Records excerpted from a collection
Start of Block

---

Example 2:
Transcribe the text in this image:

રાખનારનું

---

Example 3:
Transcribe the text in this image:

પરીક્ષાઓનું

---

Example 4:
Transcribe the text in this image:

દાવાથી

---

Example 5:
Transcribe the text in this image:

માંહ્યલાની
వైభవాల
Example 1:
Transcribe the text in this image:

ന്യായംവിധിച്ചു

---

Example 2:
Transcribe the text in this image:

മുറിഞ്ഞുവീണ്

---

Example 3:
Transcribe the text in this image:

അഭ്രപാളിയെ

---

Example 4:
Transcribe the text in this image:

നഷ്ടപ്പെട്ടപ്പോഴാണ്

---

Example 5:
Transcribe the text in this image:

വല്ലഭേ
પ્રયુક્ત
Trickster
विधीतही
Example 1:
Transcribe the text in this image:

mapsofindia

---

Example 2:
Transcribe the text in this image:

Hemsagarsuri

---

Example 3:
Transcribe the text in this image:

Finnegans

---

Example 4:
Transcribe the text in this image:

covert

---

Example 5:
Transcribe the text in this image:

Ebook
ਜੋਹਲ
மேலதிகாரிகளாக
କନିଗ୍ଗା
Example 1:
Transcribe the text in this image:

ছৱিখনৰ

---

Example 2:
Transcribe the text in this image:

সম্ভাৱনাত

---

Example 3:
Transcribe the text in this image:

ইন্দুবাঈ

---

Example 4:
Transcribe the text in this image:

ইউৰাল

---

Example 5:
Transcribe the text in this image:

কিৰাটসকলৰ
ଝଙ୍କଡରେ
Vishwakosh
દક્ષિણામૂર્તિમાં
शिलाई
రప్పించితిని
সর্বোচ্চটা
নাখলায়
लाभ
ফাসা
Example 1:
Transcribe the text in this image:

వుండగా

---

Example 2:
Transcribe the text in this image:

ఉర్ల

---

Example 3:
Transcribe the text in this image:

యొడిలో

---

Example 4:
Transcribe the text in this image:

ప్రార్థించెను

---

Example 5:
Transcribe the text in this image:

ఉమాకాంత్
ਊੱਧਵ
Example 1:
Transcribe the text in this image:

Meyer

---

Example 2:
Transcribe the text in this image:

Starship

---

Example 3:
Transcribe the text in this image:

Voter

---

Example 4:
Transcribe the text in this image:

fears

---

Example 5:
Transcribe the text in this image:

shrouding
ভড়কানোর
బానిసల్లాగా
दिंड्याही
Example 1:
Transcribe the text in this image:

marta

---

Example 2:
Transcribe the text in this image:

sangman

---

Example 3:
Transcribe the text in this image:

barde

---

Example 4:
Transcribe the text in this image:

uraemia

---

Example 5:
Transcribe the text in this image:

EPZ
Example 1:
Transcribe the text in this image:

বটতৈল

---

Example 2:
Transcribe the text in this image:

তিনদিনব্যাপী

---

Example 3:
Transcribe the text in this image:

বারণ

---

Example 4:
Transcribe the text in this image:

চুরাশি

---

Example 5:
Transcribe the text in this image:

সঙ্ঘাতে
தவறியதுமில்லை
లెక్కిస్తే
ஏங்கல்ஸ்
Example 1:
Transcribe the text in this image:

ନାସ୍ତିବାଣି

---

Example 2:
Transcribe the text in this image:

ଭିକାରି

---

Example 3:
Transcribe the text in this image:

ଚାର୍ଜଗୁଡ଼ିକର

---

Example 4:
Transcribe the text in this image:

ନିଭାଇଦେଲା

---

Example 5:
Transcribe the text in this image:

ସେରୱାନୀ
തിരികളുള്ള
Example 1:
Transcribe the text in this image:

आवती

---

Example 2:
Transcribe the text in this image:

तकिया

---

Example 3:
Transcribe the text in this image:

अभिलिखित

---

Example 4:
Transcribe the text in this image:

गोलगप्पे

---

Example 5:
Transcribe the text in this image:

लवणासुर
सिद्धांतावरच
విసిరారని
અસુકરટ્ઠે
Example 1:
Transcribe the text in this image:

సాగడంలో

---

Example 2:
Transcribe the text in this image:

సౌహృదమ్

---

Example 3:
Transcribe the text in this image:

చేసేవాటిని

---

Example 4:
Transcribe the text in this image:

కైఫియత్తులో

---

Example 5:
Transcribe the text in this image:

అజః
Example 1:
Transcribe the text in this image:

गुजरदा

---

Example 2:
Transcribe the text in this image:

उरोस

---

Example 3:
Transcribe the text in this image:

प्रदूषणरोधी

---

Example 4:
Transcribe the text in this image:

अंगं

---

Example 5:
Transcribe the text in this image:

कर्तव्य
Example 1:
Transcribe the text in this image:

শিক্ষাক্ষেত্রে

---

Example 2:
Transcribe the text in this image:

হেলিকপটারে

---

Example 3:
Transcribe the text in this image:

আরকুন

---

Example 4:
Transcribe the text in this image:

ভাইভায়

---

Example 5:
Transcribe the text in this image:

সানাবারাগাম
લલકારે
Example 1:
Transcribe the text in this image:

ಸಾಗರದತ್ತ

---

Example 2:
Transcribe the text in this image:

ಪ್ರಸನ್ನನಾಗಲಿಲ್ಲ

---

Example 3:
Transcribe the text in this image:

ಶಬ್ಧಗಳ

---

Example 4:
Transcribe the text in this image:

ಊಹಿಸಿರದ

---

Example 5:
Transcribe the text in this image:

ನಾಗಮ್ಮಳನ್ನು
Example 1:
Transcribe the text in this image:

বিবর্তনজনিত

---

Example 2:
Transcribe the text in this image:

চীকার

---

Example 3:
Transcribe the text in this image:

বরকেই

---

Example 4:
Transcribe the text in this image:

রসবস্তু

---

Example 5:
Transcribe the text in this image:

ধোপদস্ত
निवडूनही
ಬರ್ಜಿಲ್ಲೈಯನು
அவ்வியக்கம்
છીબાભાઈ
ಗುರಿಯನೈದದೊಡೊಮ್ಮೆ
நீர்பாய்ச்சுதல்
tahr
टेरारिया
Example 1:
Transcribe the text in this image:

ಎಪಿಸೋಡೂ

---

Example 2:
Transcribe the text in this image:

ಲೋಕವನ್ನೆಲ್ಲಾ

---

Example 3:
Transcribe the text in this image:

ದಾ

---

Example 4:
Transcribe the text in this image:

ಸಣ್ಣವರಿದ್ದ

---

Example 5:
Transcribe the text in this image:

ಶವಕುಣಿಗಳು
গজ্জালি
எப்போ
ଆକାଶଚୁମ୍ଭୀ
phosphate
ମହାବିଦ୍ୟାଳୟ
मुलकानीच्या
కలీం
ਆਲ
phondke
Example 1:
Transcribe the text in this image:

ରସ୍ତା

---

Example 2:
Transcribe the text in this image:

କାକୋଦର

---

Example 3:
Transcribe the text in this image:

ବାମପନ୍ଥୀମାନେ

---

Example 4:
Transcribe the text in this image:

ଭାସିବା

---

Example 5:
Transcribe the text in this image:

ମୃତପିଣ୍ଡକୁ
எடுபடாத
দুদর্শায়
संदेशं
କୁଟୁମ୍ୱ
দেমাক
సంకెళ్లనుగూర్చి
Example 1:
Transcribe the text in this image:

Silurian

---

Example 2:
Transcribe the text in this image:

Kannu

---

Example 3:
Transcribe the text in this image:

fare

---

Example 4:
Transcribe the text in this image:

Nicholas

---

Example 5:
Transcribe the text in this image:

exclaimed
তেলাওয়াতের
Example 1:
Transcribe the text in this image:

End of Block

What is required
Reproduce every record, matching each line exactly.

Output for this task
---

Example 2:
Transcribe the text in this image:

રાખનારનું

---

Example 3:
Transcribe the text in this image:

પરીક્ષાઓનું

---

Example 4:
Transcribe the text in this image:

દાવાથી

---

Example 5:
Transcribe the text in this image:

માંહ્યલાની
వైభవాల
Example 1:
Transcribe the text in this image:

ന്യായംവിധിച്ചു

---

Example 2:
Transcribe the text in this image:

മുറിഞ്ഞുവീണ്

---

Example 3:
Transcribe the text in this image:

അഭ്രപാളിയെ

---

Example 4:
Transcribe the text in this image:

നഷ്ടപ്പെട്ടപ്പോഴാണ്

---

Example 5:
Transcribe the text in this image:

വല്ലഭേ
પ્રયુક્ત
Trickster
विधीतही
Example 1:
Transcribe the text in this image:

mapsofindia

---

Example 2:
Transcribe the text in this image:

Hemsagarsuri

---

Example 3:
Transcribe the text in this image:

Finnegans

---

Example 4:
Transcribe the text in this image:

covert

---

Example 5:
Transcribe the text in this image:

Ebook
ਜੋਹਲ
மேலதிகாரிகளாக
କନିଗ୍ଗା
Example 1:
Transcribe the text in this image:

ছৱিখনৰ

---

Example 2:
Transcribe the text in this image:

সম্ভাৱনাত

---

Example 3:
Transcribe the text in this image:

ইন্দুবাঈ

---

Example 4:
Transcribe the text in this image:

ইউৰাল

---

Example 5:
Transcribe the text in this image:

কিৰাটসকলৰ
ଝଙ୍କଡରେ
Vishwakosh
દક્ષિણામૂર્તિમાં
शिलाई
రప్పించితిని
সর্বোচ্চটা
নাখলায়
लाभ
ফাসা
Example 1:
Transcribe the text in this image:

వుండగా

---

Example 2:
Transcribe the text in this image:

ఉర్ల

---

Example 3:
Transcribe the text in this image:

యొడిలో

---

Example 4:
Transcribe the text in this image:

ప్రార్థించెను

---

Example 5:
Transcribe the text in this image:

ఉమాకాంత్
ਊੱਧਵ
Example 1:
Transcribe the text in this image:

Meyer

---

Example 2:
Transcribe the text in this image:

Starship

---

Example 3:
Transcribe the text in this image:

Voter

---

Example 4:
Transcribe the text in this image:

fears

---

Example 5:
Transcribe the text in this image:

shrouding
ভড়কানোর
బానిసల్లాగా
दिंड्याही
Example 1:
Transcribe the text in this image:

marta

---

Example 2:
Transcribe the text in this image:

sangman

---

Example 3:
Transcribe the text in this image:

barde

---

Example 4:
Transcribe the text in this image:

uraemia

---

Example 5:
Transcribe the text in this image:

EPZ
Example 1:
Transcribe the text in this image:

বটতৈল

---

Example 2:
Transcribe the text in this image:

তিনদিনব্যাপী

---

Example 3:
Transcribe the text in this image:

বারণ

---

Example 4:
Transcribe the text in this image:

চুরাশি

---

Example 5:
Transcribe the text in this image:

সঙ্ঘাতে
தவறியதுமில்லை
లెక్కిస్తే
ஏங்கல்ஸ்
Example 1:
Transcribe the text in this image:

ନାସ୍ତିବାଣି

---

Example 2:
Transcribe the text in this image:

ଭିକାରି

---

Example 3:
Transcribe the text in this image:

ଚାର୍ଜଗୁଡ଼ିକର

---

Example 4:
Transcribe the text in this image:

ନିଭାଇଦେଲା

---

Example 5:
Transcribe the text in this image:

ସେରୱାନୀ
തിരികളുള്ള
Example 1:
Transcribe the text in this image:

आवती

---

Example 2:
Transcribe the text in this image:

तकिया

---

Example 3:
Transcribe the text in this image:

अभिलिखित

---

Example 4:
Transcribe the text in this image:

गोलगप्पे

---

Example 5:
Transcribe the text in this image:

लवणासुर
सिद्धांतावरच
విసిరారని
અસુકરટ્ઠે
Example 1:
Transcribe the text in this image:

సాగడంలో

---

Example 2:
Transcribe the text in this image:

సౌహృదమ్

---

Example 3:
Transcribe the text in this image:

చేసేవాటిని

---

Example 4:
Transcribe the text in this image:

కైఫియత్తులో

---

Example 5:
Transcribe the text in this image:

అజః
Example 1:
Transcribe the text in this image:

गुजरदा

---

Example 2:
Transcribe the text in this image:

उरोस

---

Example 3:
Transcribe the text in this image:

प्रदूषणरोधी

---

Example 4:
Transcribe the text in this image:

अंगं

---

Example 5:
Transcribe the text in this image:

कर्तव्य
Example 1:
Transcribe the text in this image:

শিক্ষাক্ষেত্রে

---

Example 2:
Transcribe the text in this image:

হেলিকপটারে

---

Example 3:
Transcribe the text in this image:

আরকুন

---

Example 4:
Transcribe the text in this image:

ভাইভায়

---

Example 5:
Transcribe the text in this image:

সানাবারাগাম
લલકારે
Example 1:
Transcribe the text in this image:

ಸಾಗರದತ್ತ

---

Example 2:
Transcribe the text in this image:

ಪ್ರಸನ್ನನಾಗಲಿಲ್ಲ

---

Example 3:
Transcribe the text in this image:

ಶಬ್ಧಗಳ

---

Example 4:
Transcribe the text in this image:

ಊಹಿಸಿರದ

---

Example 5:
Transcribe the text in this image:

ನಾಗಮ್ಮಳನ್ನು
Example 1:
Transcribe the text in this image:

বিবর্তনজনিত

---

Example 2:
Transcribe the text in this image:

চীকার

---

Example 3:
Transcribe the text in this image:

বরকেই

---

Example 4:
Transcribe the text in this image:

রসবস্তু

---

Example 5:
Transcribe the text in this image:

ধোপদস্ত
निवडूनही
ಬರ್ಜಿಲ್ಲೈಯನು
அவ்வியக்கம்
છીબાભાઈ
ಗುರಿಯನೈದದೊಡೊಮ್ಮೆ
நீர்பாய்ச்சுதல்
tahr
टेरारिया
Example 1:
Transcribe the text in this image:

ಎಪಿಸೋಡೂ

---

Example 2:
Transcribe the text in this image:

ಲೋಕವನ್ನೆಲ್ಲಾ

---

Example 3:
Transcribe the text in this image:

ದಾ

---

Example 4:
Transcribe the text in this image:

ಸಣ್ಣವರಿದ್ದ

---

Example 5:
Transcribe the text in this image:

ಶವಕುಣಿಗಳು
গজ্জালি
எப்போ
ଆକାଶଚୁମ୍ଭୀ
phosphate
ମହାବିଦ୍ୟାଳୟ
मुलकानीच्या
కలీం
ਆਲ
phondke
Example 1:
Transcribe the text in this image:

ରସ୍ତା

---

Example 2:
Transcribe the text in this image:

କାକୋଦର

---

Example 3:
Transcribe the text in this image:

ବାମପନ୍ଥୀମାନେ

---

Example 4:
Transcribe the text in this image:

ଭାସିବା

---

Example 5:
Transcribe the text in this image:

ମୃତପିଣ୍ଡକୁ
எடுபடாத
দুদর্শায়
संदेशं
କୁଟୁମ୍ୱ
দেমাক
సంకెళ్లనుగూర్చి
Example 1:
Transcribe the text in this image:

Silurian

---

Example 2:
Transcribe the text in this image:

Kannu

---

Example 3:
Transcribe the text in this image:

fare

---

Example 4:
Transcribe the text in this image:

Nicholas

---

Example 5:
Transcribe the text in this image:

exclaimed
তেলাওয়াতের
Example 1:
Transcribe the text in this image:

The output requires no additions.